2002 Volume 42 Issue 8 Pages 882-888
Microstructure of C-free martensitic alloys at elevated temperatures was studied for understanding the origin of their superior creep properties over 923 K. These alloys initially have martensitic structure and the heterogeneous creep deformation seems to be suppressed even under low stress region in distinction from the conventional heat resisting steels because there is no rapid growth of carbides during creep at high temperatures.
Inter-metallic compounds such as Laves or μ phase were dominantly observed over 923 K and these precipitation had been followed by the low temperature reaction that greatly contributed to the typical aging behavior like in the usual maraging steels. It was found that the density of the precipitation was still kept high even at 973 K because its gathering and coalescence rate was small comparing with that of high Cr steels. Furthermore, the reversely transformed austenite phase certainly appeared by the shearing mechanism in these alloys when the materials were rapidly heated up to the temperature for creep testing, because their As points were measured to be at around 873 K. This austenite phase represented terrace like feature in SEM observations. Fortunately, this characteristic structure was resulted from a selective electropolishing in specimen preparation due to the compositional fluctuation. However, it was also confirmed that partitioning of alloying element was not completed in the short-term aged materials.

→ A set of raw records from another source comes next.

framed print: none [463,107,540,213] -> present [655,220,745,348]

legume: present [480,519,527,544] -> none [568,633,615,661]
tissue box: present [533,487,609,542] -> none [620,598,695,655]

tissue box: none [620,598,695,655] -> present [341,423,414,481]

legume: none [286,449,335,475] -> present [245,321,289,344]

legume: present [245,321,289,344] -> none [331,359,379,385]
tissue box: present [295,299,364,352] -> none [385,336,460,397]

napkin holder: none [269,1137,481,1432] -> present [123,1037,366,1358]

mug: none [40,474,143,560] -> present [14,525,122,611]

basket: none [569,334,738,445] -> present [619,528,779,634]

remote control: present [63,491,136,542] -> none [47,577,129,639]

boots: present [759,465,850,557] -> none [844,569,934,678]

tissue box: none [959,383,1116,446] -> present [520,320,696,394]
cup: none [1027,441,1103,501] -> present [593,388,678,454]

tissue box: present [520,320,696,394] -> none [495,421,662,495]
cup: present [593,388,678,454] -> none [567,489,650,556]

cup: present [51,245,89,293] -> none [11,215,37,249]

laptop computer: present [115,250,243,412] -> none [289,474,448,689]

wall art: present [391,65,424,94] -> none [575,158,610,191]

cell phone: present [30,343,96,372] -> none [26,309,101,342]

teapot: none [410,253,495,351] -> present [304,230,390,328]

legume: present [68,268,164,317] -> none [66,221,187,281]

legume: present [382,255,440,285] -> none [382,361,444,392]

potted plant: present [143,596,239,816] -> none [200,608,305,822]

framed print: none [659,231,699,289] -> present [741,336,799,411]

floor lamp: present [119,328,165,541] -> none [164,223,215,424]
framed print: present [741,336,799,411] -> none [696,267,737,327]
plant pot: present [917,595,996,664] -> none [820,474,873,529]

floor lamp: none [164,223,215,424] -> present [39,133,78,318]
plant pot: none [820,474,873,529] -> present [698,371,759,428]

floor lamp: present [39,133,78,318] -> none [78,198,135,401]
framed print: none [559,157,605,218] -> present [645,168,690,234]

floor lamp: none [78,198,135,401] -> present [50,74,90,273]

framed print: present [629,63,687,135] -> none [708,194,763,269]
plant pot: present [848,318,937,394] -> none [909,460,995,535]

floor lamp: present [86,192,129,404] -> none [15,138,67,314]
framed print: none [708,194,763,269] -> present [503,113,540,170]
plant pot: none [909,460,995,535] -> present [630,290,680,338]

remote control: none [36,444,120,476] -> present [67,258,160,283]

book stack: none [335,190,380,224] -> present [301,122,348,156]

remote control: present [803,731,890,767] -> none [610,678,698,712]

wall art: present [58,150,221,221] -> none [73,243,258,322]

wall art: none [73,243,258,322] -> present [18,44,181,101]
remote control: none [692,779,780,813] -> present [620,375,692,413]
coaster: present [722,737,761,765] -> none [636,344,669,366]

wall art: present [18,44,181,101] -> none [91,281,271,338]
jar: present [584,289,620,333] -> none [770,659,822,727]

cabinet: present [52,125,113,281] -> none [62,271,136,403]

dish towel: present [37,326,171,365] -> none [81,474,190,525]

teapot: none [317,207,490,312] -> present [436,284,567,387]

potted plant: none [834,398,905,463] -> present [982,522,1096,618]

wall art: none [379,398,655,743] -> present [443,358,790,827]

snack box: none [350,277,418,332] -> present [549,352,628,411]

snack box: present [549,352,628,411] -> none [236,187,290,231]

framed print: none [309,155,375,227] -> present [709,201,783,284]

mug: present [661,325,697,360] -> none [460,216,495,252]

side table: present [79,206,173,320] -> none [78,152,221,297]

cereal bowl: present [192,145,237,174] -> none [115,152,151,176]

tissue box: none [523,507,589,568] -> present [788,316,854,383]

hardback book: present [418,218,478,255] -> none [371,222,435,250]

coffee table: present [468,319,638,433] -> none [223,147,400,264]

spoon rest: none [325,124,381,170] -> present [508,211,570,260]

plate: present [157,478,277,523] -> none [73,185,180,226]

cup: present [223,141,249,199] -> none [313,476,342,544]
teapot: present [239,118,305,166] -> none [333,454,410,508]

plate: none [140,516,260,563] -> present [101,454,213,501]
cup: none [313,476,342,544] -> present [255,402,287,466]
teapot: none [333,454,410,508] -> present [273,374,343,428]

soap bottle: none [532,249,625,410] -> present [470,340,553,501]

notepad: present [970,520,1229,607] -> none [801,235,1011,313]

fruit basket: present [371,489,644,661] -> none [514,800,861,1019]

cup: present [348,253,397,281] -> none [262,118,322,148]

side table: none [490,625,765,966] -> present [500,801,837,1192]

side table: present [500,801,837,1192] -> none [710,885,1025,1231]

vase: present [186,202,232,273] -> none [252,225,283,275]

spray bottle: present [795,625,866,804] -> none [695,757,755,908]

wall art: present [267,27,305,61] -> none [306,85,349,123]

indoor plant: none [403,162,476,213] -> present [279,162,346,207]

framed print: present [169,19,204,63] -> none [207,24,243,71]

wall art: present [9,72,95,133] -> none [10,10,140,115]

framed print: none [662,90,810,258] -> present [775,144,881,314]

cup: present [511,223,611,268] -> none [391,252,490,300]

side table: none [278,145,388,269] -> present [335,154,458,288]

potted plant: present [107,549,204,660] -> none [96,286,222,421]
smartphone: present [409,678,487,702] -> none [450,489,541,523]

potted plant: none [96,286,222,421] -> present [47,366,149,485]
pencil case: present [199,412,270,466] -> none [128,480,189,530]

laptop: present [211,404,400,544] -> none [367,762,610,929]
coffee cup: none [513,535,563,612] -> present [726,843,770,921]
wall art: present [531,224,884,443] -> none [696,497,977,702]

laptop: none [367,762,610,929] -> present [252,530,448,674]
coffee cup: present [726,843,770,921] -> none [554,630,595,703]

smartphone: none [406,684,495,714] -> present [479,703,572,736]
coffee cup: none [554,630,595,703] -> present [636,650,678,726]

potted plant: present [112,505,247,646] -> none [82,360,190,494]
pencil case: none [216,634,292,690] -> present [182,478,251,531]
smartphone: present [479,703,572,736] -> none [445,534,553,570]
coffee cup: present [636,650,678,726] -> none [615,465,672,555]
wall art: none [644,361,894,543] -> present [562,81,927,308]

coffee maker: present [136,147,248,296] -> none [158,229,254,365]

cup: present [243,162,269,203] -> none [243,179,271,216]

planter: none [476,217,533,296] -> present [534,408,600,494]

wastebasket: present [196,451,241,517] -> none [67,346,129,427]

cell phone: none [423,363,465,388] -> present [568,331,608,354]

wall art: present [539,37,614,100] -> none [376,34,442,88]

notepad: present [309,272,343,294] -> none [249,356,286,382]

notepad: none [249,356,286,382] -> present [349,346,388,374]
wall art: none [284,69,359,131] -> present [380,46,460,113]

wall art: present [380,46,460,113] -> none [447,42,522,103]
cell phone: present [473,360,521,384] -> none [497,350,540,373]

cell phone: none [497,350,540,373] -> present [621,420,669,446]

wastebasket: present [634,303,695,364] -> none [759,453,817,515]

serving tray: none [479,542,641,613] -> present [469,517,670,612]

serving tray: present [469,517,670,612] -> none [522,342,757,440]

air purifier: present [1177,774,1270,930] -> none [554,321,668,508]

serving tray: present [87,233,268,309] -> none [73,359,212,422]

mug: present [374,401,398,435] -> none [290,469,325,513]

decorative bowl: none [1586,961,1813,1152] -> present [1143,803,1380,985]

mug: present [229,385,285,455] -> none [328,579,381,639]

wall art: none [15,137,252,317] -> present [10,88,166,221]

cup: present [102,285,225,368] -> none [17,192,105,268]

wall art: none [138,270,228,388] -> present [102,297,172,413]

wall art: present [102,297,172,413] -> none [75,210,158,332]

It was concluded that the characteristic microstructure of these alloys over 923 K was continuously formed as follows. Firstly, uniform fine precipitation of inter-metallic compounds occurred at early stage and then the reversely transformed austenite was broken out without diffusion process. Finally, dissolution of precipitation in the retained martensitic region was assisted by long-term keeping at high temperatures. Consequently, it was expected that specific creep resistance of these alloys over 923 K be achieved by existence of large amount of austenitic phase strengthened by fine precipitation.